Abstract:Traditional animation generation methods depend on training generative models with human-labelled data, entailing a sophisticated multi-stage pipeline that demands substantial human effort and incurs high training costs. Due to limited prompting plans, these methods typically produce brief, information-poor, and context-incoherent animations. To overcome these limitations and automate the animation process, we pioneer the introduction of large multimodal models (LMMs) as the core processor to build an autonomous animation-making agent, named Anim-Director. This agent mainly harnesses the advanced understanding and reasoning capabilities of LMMs and generative AI tools to create animated videos from concise narratives or simple instructions.
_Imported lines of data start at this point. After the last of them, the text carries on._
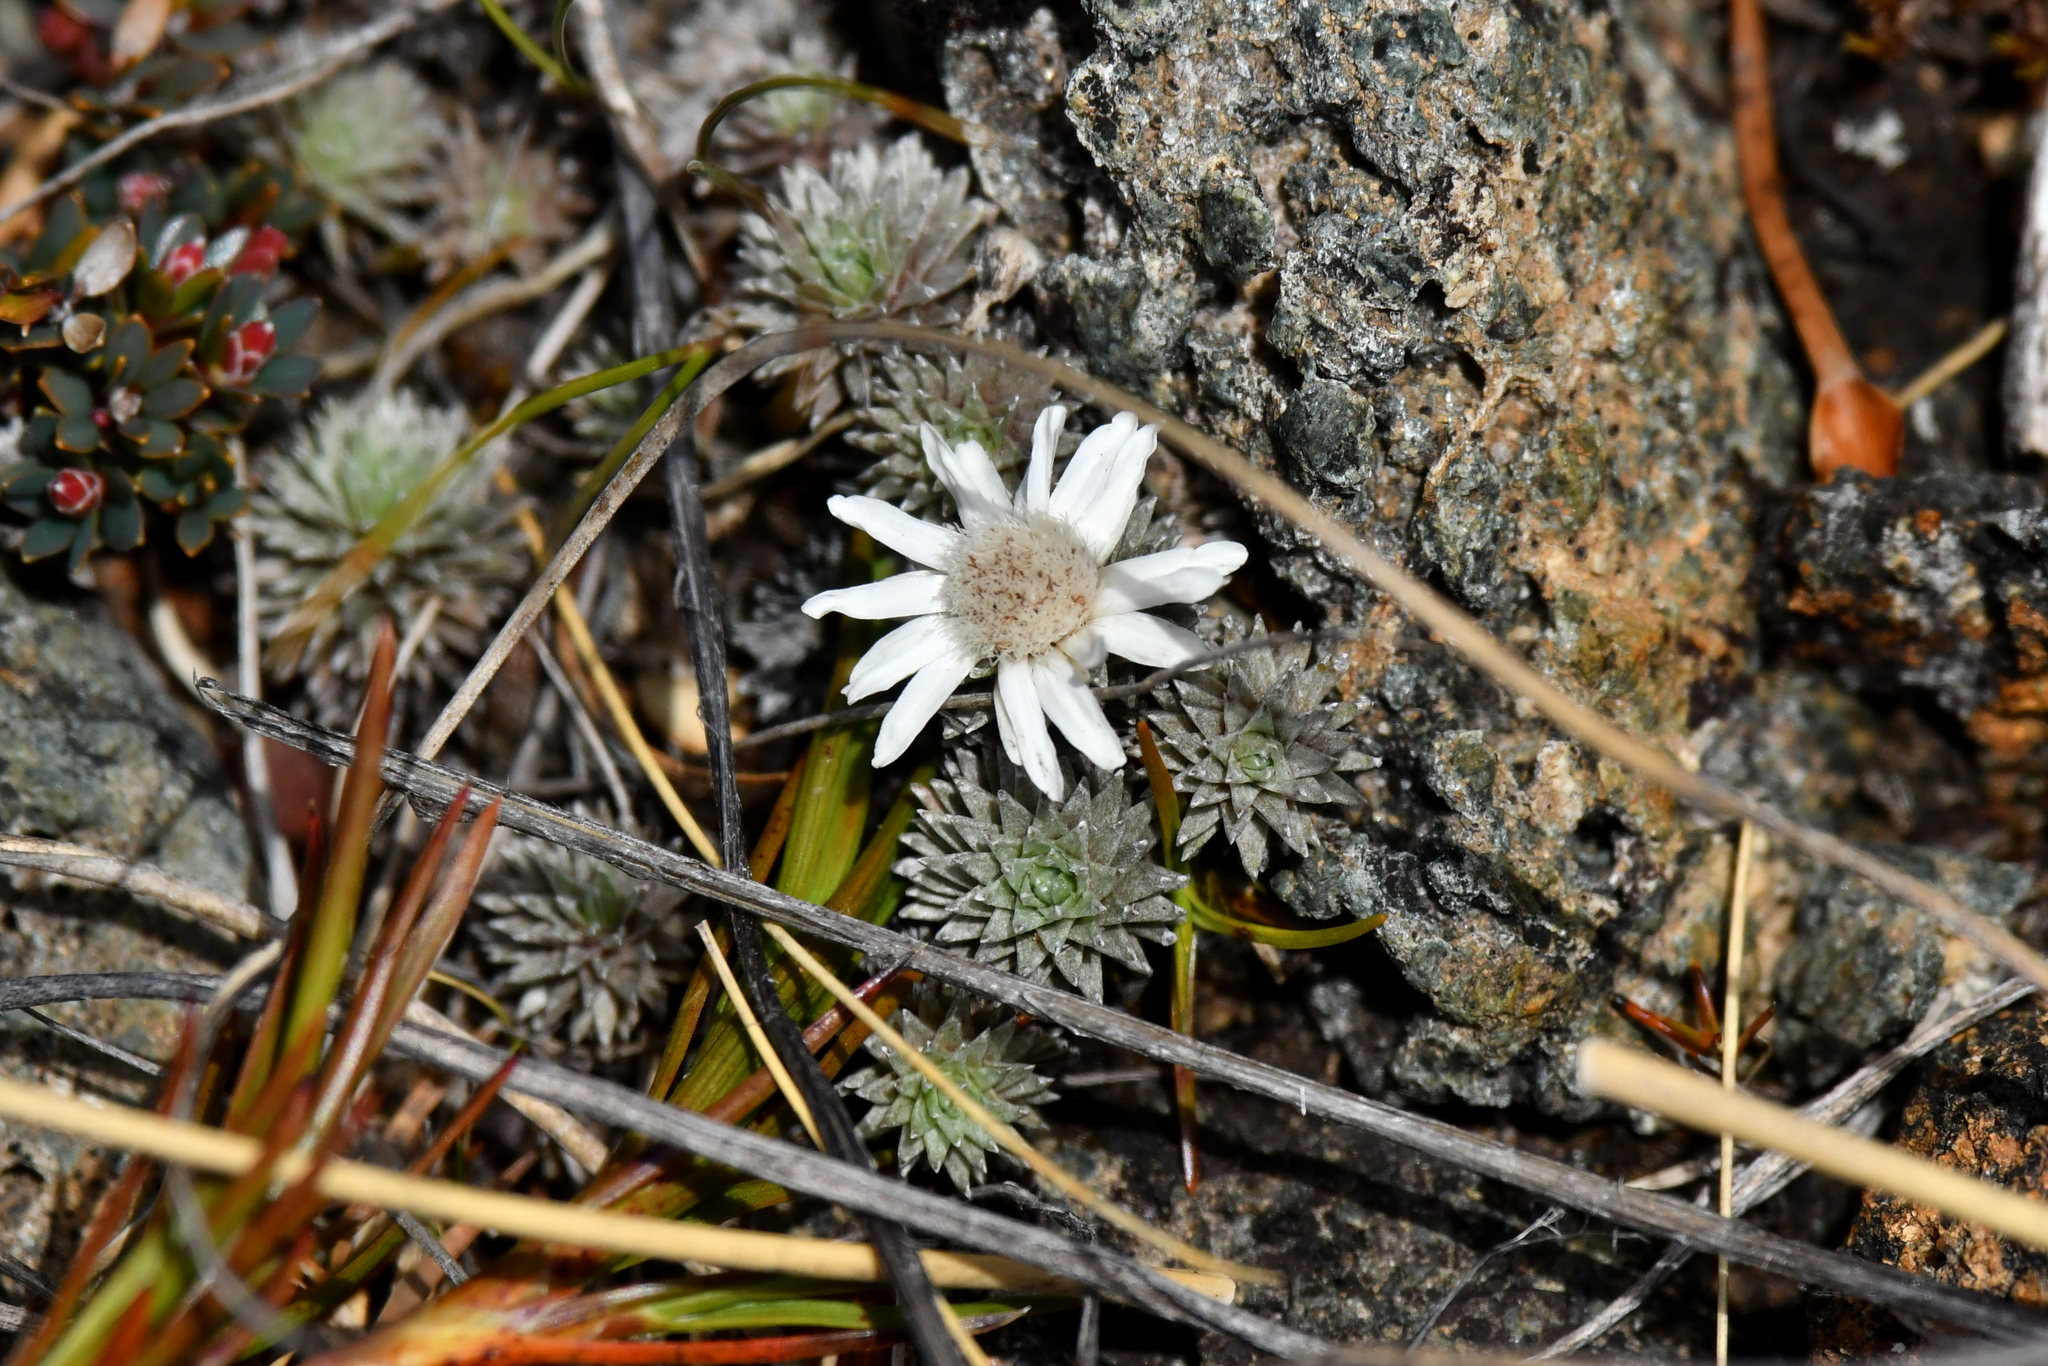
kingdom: Plantae
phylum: Tracheophyta
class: Magnoliopsida
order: Asterales
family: Asteraceae
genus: Raoulia
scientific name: Raoulia grandiflora
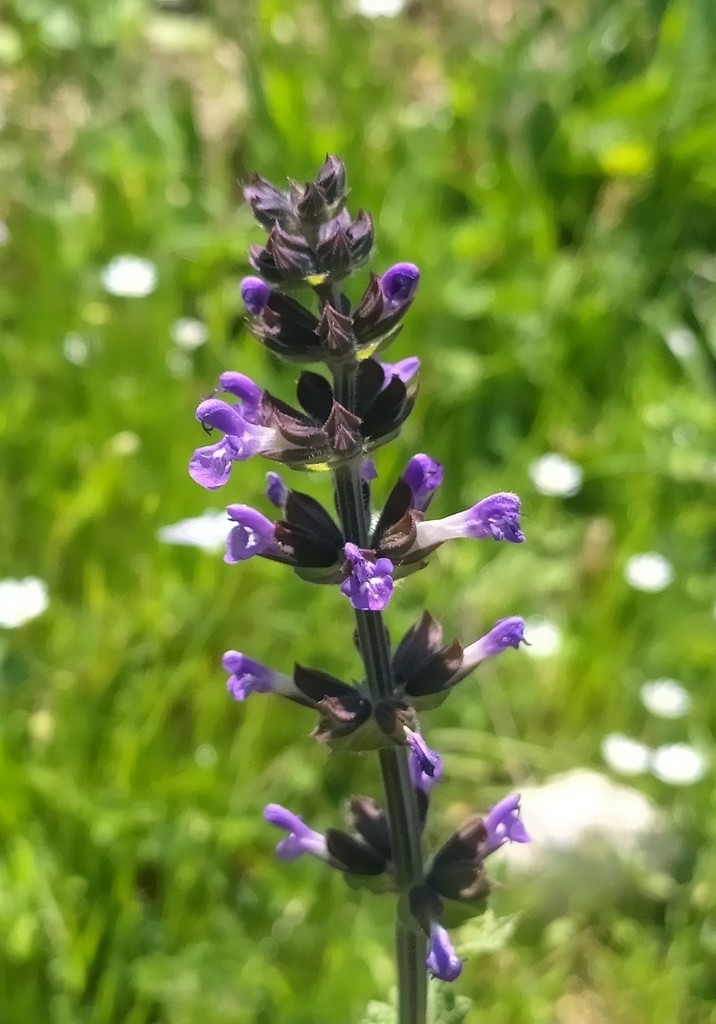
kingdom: Plantae
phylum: Tracheophyta
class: Magnoliopsida
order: Lamiales
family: Lamiaceae
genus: Salvia
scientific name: Salvia verbenaca
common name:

Specifically, it operates in three main stages: Firstly, the Anim-Director generates a coherent storyline from user inputs, followed by a detailed director's script that encompasses settings of character profiles and interior/exterior descriptions, and context-coherent scene descriptions that include appearing characters, interiors or exteriors, and scene events. Secondly, we employ LMMs with the image generation tool to produce visual images of settings and scenes. These images are designed to maintain visual consistency across different scenes using a visual-language prompting method that combines scene descriptions and images of the appearing character and setting. Thirdly, scene images serve as the foundation for producing animated videos, with LMMs generating prompts to guide this process. The whole process is notably autonomous without manual intervention, as the LMMs interact seamlessly with generative tools to generate prompts, evaluate visual quality, and select the best one to optimize the final output.